BY STACI WILSON
In 1903, the country’s first Homesteader, Daniel Freeman, brought an elm tree from his Breatrice, Neb., property to Susquehanna County as local residents celebrated Galusha Grow – known as the father of the Homestead Act.
Grow, a prominent lawyer and politician, served in the U.S. House of Representatives and served as Speaker of the House from July 1861 to March 1863.
While Civil War events dominated the legislative session, under Grow several major pieces of legislation – including the Homestead Act of 1962 – were signed into law.
The elm tree – placed on the Green in Montrose in 1973 – succumbed to disease.
A Green Ash tree was flown from Nebraska’s National Homestead Monument and was planted in place of the elm in 1973.
With the invasion of the Emerald Ash Borer – an Asian beetle that feeds on ash trees – the historic green ash now faces a fate similar to that of the elm it replaced.
Former Susquehanna County Forester Jim Kessler said ash trees are a major player among the beech and maple in the local forests, comprising about 10 percent of the wooded areas.
In the western part of the state, Kessler said the Emerald Ash Borer has killed most of the trees; and in Michigan and Wisconsin – where the EAB was first discovered – “it has killed essentially all of them.”
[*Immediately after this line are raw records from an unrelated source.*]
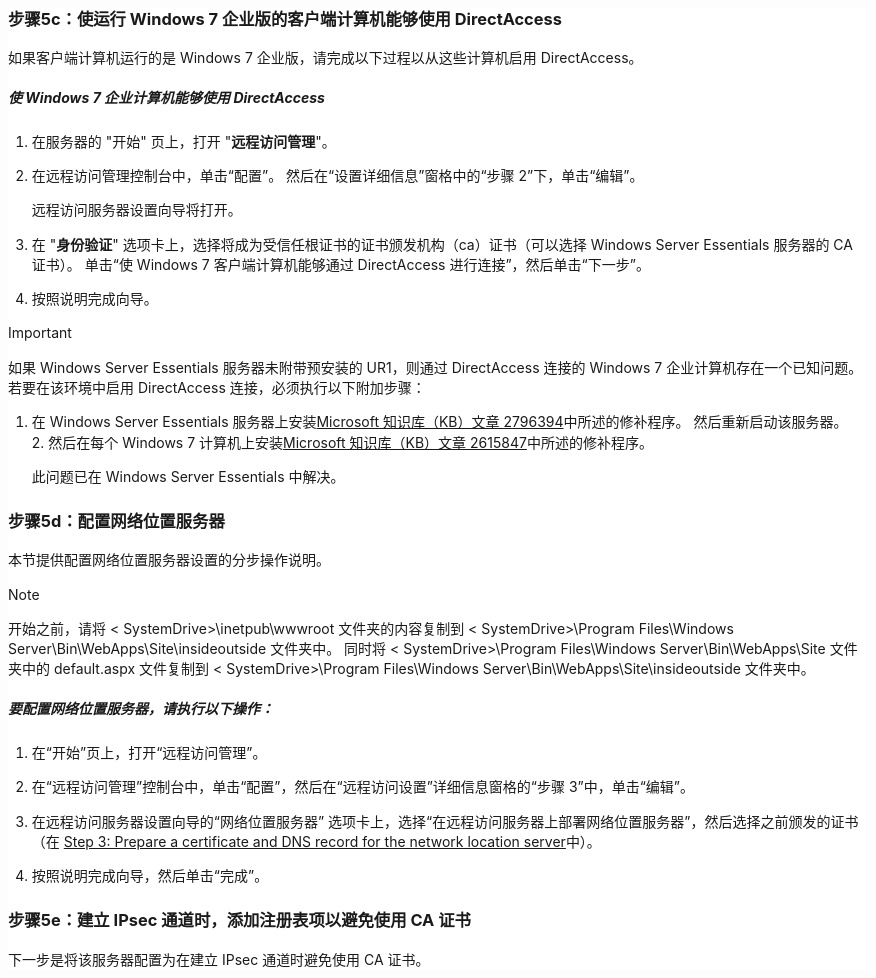 ###  <a name="step-5c-enable-client-computers-running-windows-7-enterprise-to-use-directaccess"></a><a name="BKMK_Step4cWindows7Setup"></a>步骤5c：使运行 Windows 7 企业版的客户端计算机能够使用 DirectAccess  
 如果客户端计算机运行的是 Windows 7 企业版，请完成以下过程以从这些计算机启用 DirectAccess。  
  
##### <a name="to-enable--windows-7-enterprise-computers-to-use-directaccess"></a>使 Windows 7 企业计算机能够使用 DirectAccess  
  
1.  在服务器的 "开始" 页上，打开 "**远程访问管理**"。  
  
2.  在远程访问管理控制台中，单击“配置”。 然后在“设置详细信息”窗格中的“步骤 2”下，单击“编辑”。  
  
     远程访问服务器设置向导将打开。  
  
3.  在 "**身份验证**" 选项卡上，选择将成为受信任根证书的证书颁发机构（ca）证书（可以选择 Windows Server Essentials 服务器的 CA 证书）。 单击“使 Windows 7 客户端计算机能够通过 DirectAccess 进行连接”，然后单击“下一步”。  
  
4.  按照说明完成向导。  
  
> [!IMPORTANT]
>  如果 Windows Server Essentials 服务器未附带预安装的 UR1，则通过 DirectAccess 连接的 Windows 7 企业计算机存在一个已知问题。 若要在该环境中启用 DirectAccess 连接，必须执行以下附加步骤：  
> 
> 1. 在 Windows Server Essentials 服务器上安装[Microsoft 知识库（KB）文章 2796394](https://support.microsoft.com/kb/2796394)中所述的修补程序。 然后重新启动该服务器。  
>    2. 然后在每个 Windows 7 计算机上安装[Microsoft 知识库（KB）文章 2615847](https://support.microsoft.com/kb/2615847)中所述的修补程序。  
> 
>    此问题已在 Windows Server Essentials 中解决。  
  
###  <a name="step-5d-configure-the-network-location-server"></a><a name="BKMK_NLS"></a>步骤5d：配置网络位置服务器  
 本节提供配置网络位置服务器设置的分步操作说明。  
  
> [!NOTE]
>  开始之前，请将 < SystemDrive\>\inetpub\wwwroot 文件夹的内容复制到 < SystemDrive\>\Program Files\Windows Server\Bin\WebApps\Site\insideoutside 文件夹中。 同时将 < SystemDrive\>\Program Files\Windows Server\Bin\WebApps\Site 文件夹中的 default.aspx 文件复制到 < SystemDrive\>\Program Files\Windows Server\Bin\WebApps\Site\insideoutside 文件夹中。  
  
##### <a name="to-configure-the-network-location-server"></a>要配置网络位置服务器，请执行以下操作：  
  
1.  在“开始”页上，打开“远程访问管理”。  
  
2.  在“远程访问管理”控制台中，单击“配置”，然后在“远程访问设置”详细信息窗格的“步骤 3”中，单击“编辑”。  
  
3.  在远程访问服务器设置向导的“网络位置服务器” 选项卡上，选择“在远程访问服务器上部署网络位置服务器”，然后选择之前颁发的证书（在 [Step 3: Prepare a certificate and DNS record for the network location server](Configure-DirectAccess-in-Windows-Server-Essentials.md#BKMK_DNS)中）。  
  
4.  按照说明完成向导，然后单击“完成”。  
  
###  <a name="step-5e-add-a-registry-key-to-bypass-ca-certification-when-you-establish-an-ipsec-channel"></a><a name="BKMK_CA"></a>步骤5e：建立 IPsec 通道时，添加注册表项以避免使用 CA 证书  
 下一步是将该服务器配置为在建立 IPsec 通道时避免使用 CA 证书。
In Susquehanna County, apart from the Green Ash at the historical marker, White Ash is the dominant variety, Kessler said.
Emerald Ash Borer
The invasive pest was first confirmed in Michigan and Ontario, Can. in 2002. Since then, the Emerald Ash Borer has branched out, coming into western Pennsylvania in 2007. EAB was first seen in Susquehanna County in 2014.
According to emeraldashborer.info, the adult beetles eat the tree’s foliage. It is the larvae that do the damage. They feed on the inner bark, disrupting the tree’s ability to transport water and nutrients.
The EAB is typically a bright, metallic, emerald-colored insect, about one-half inch in length. Its bottom side is coppery-red in color.
The beetle lays its eggs in the bark, with the larvae doing the damage to the tree’s interior before emerging through a D-shaped hole in the bark.
On Thursday, July 30, local tree care expert Joe Pipitone, of Top Notch Property Services and Top Notch Tree Care, of New Milford, and EAP urban forestry expert Trent Dicks of Arborjet, applied a treatment to the stately Ash that will protect it from infestation.
Dicks said, “If we don’t treat the tree, it will die.”
“EAB starts its attack from the tender part up top,” Pipitone said. “By the time you see it, (the tree) might be in a state of decline past saving.”
The canopy dieback begins in the top one-third of the tree and progresses until the tree if bare, according to information put out by Michigan State University Extension.
Another sign to look for, Pipitone said, is the tree sprouting “new life” from its base. At that point, damage from the EAB is “probably far advanced.”
The D-shaped hole creating by the emerging EAB is another tell-tale indicator; as is a heavy presence of woodpeckers.
With EAB first discovered in Susquehanna County in March 2014, Dicks said it is recommended that trees within 20 miles receive treatment.
Without treatment, within three to five years, Dicks said, the untreated ash trees will be wiped out.
Dicks recommends treatment for ash trees located near homes or ones that property owners value.
In order to treat the tree, holes were drilling into the base of the tree; plugs with injection needles were set into the holes; and the chemical “TREE-age-” was delivered into the tree.
Pipitone said the treatment would then travel up the tree, and distribute it throughout the canopy.
The TREE-age kills both the EAB adult and larvae; and the direct injection into the tree prohibits exposure to the surrounding soil.
Since the product is not sprayed on the leaves or bark, animals that come in contact with the tree, like squirrels or butterflies, are not affected by the insecticide.
The treatment lasts for two or more years and has been 99 percent effective. Pipitone plans to return in two years to re-innoculate the tree.